In this text Jardine, Clifford, and Friesen set forth their concept of curriculum as abundance and illustrate its pedagogical applications through specific examples of classroom practices, the work of specific children, and specific dilemmas, images, and curricular practices that arise in concrete classroom events. The detailed classroom examples and careful philosophical explorations illustrate the difference it makes in educational theory and classroom practice to think of the curriculum topics entrusted to teachers and students in schools as abundant.
The central idea is that viewing what is available to teachers and students in classrooms as abundant, rather than scarce, makes available the unseen histories, language, images, and ideas in everyday classroom life–makes it possible to break open the flat, literal “ordinariness” of classroom events, makes their complex and contested meanings visible, understandable, and pedagogically useful. Understanding the disciplines entrusted to schools (such as mathematics, writing, reading) as living inheritances, not as inert, finished, static, manipulable objects, means that the work of the classroom requires getting in on the real, living conversations that constitute these disciplines as they actually function in the classroom. This view of curriculum as abundance has a profound effect on classroom practice.
Curriculum in Abundance addresses curriculum and teaching topics such as mathematics, science, environmental education, social studies, language arts, and the arts curriculum; issues that arise from inviting student-teachers and practicing teachers into the idea of curriculum of abundance; the issue of information and communications technologies in the classroom; and the philosophical underpinnings of constructivism and the dilemmas it poses to thinking about curriculum in abundance. All of the chapters provide images of how to conduct interpretive research in the classroom.
This critically important text for undergraduate and master’s-level courses on curriculum methods, curriculum theory, teacher research, and philosophy of education speaks eloquently to students, teachers, teacher educators, and researchers across the field of education.
Drawing from the traditions of ecology, modern Buddhist philosophy, and hermeneutics, Jardine seeks to pave the way for a "Curriculum of Abundance." Art, English, Science, Math, Ecology, Social Studies, and Information and Communication Technologies are all included in Jardine's outworking of abundance.

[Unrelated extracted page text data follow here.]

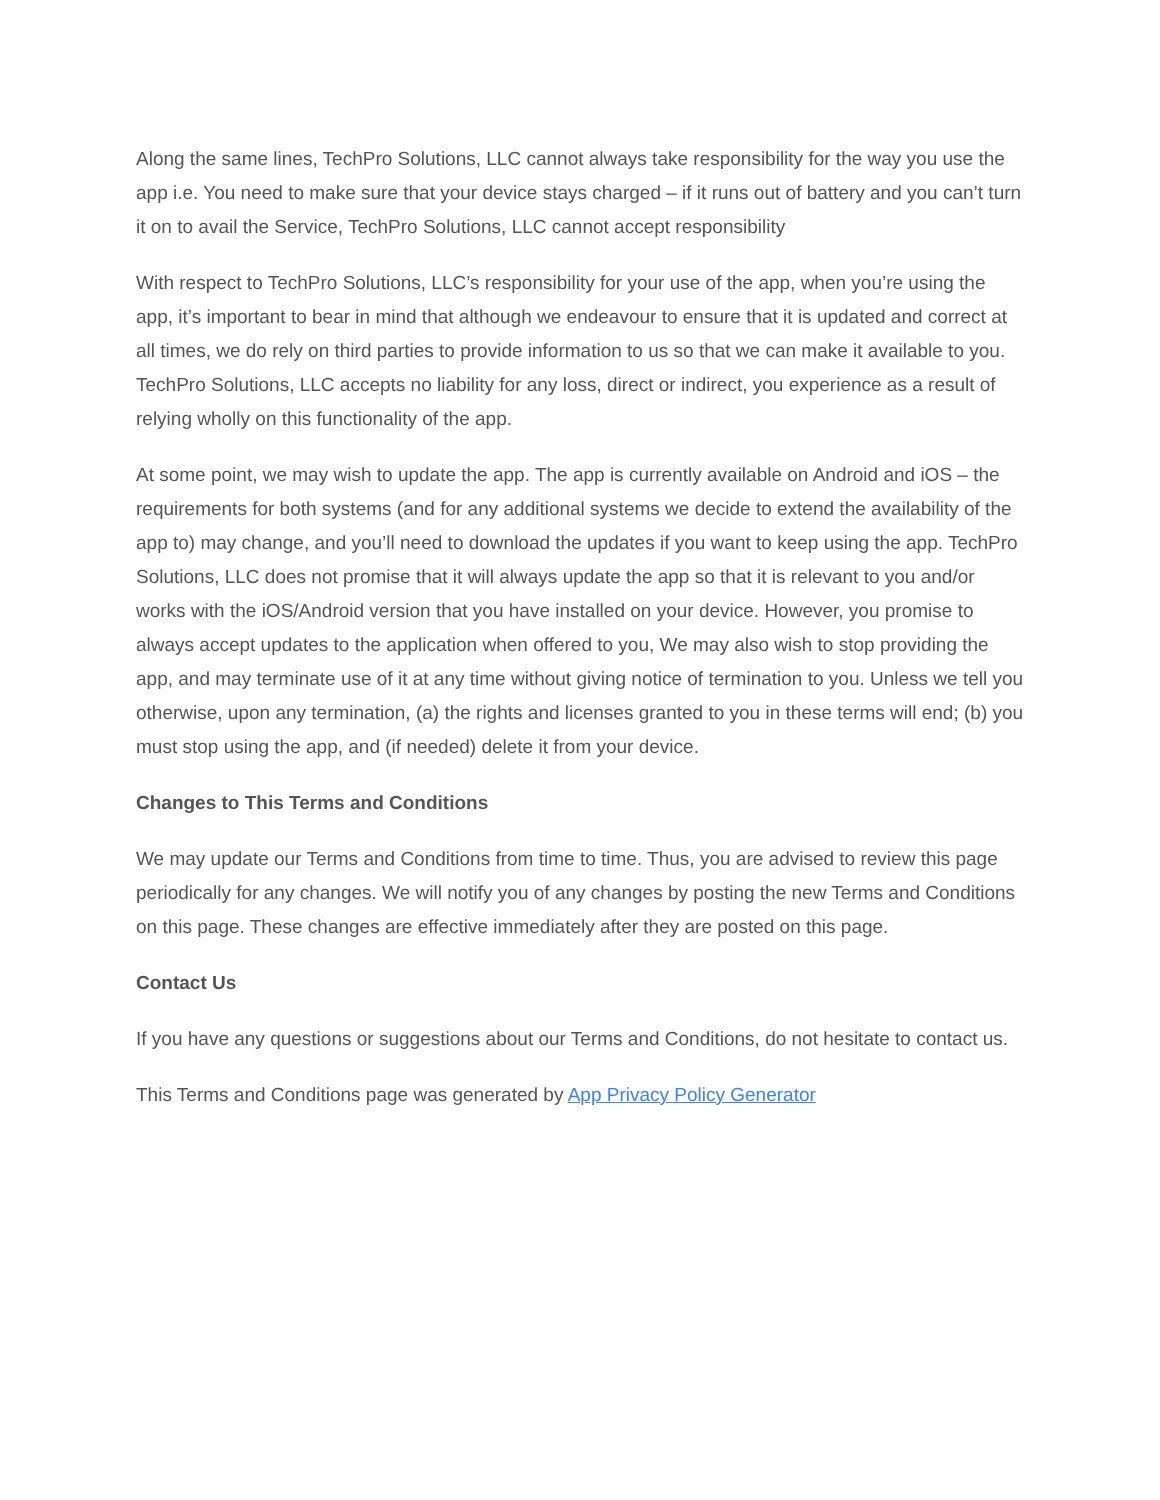Along the same lines, TechPro Solutions, LLC cannot always take responsibility for the way you use the app i.e. You need to make sure that your device stays charged – if it runs out of battery and you can’t turn it on to avail the Service, TechPro Solutions, LLC cannot accept responsibility
With respect to TechPro Solutions, LLC’s responsibility for your use of the app, when you’re using the app, it’s important to bear in mind that although we endeavour to ensure that it is updated and correct at all times, we do rely on third parties to provide information to us so that we can make it available to you. TechPro Solutions, LLC accepts no liability for any loss, direct or indirect, you experience as a result of relying wholly on this functionality of the app.
At some point, we may wish to update the app. The app is currently available on Android and iOS – the requirements for both systems (and for any additional systems we decide to extend the availability of the app to) may change, and you’ll need to download the updates if you want to keep using the app. TechPro Solutions, LLC does not promise that it will always update the app so that it is relevant to you and/or works with the iOS/Android version that you have installed on your device. However, you promise to always accept updates to the application when offered to you, We may also wish to stop providing the app, and may terminate use of it at any time without giving notice of termination to you. Unless we tell you otherwise, upon any termination, (a) the rights and licenses granted to you in these terms will end; (b) you must stop using the app, and (if needed) delete it from your device.
Changes to This Terms and Conditions
We may update our Terms and Conditions from time to time. Thus, you are advised to review this page periodically for any changes. We will notify you of any changes by posting the new Terms and Conditions on this page. These changes are effective immediately after they are posted on this page.
Contact Us
If you have any questions or suggestions about our Terms and Conditions, do not hesitate to contact us.
This Terms and Conditions page was generated by App Privacy Policy Generator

Difficult read - there were plenty of pages that left me in a bit of confusion, especially the couple of chapters dedicated to a more philosophical explanation. Jardine addresses Descartes, Kant, and Piaget's role in forming constructivism and scarcity in today's school. His criticisms of these influences heavily relied upon the writings of Hans-Georg Gadamer and Wendell Berry (though I'm sure I've only processed a fragment of what he's really saying). He sought a more post-structuralist view of education - we (or our students) don't make the structures, the structures are always already there in Nature; we get to discover these structures.
The parts that I understood made enough sense. 1) The curriculum we inherit is a full, living tradition. Fragmented lists of items for mastery are limited in scope; each item is situated in a full context: for example, the Pythagorean Theorem (Jardine's favorite example) didn't just appear as a formula without its situated history and culture. 2) Don't freak out if you don't know: Jardine uses his teacher education experience to reveal how teachers' desire to have strict control of their classrooms (including the students and the content) creates a malnourished learning environment. "Problem" students that don't follow suit may be following their own valued path to understanding; don't quench that spirit.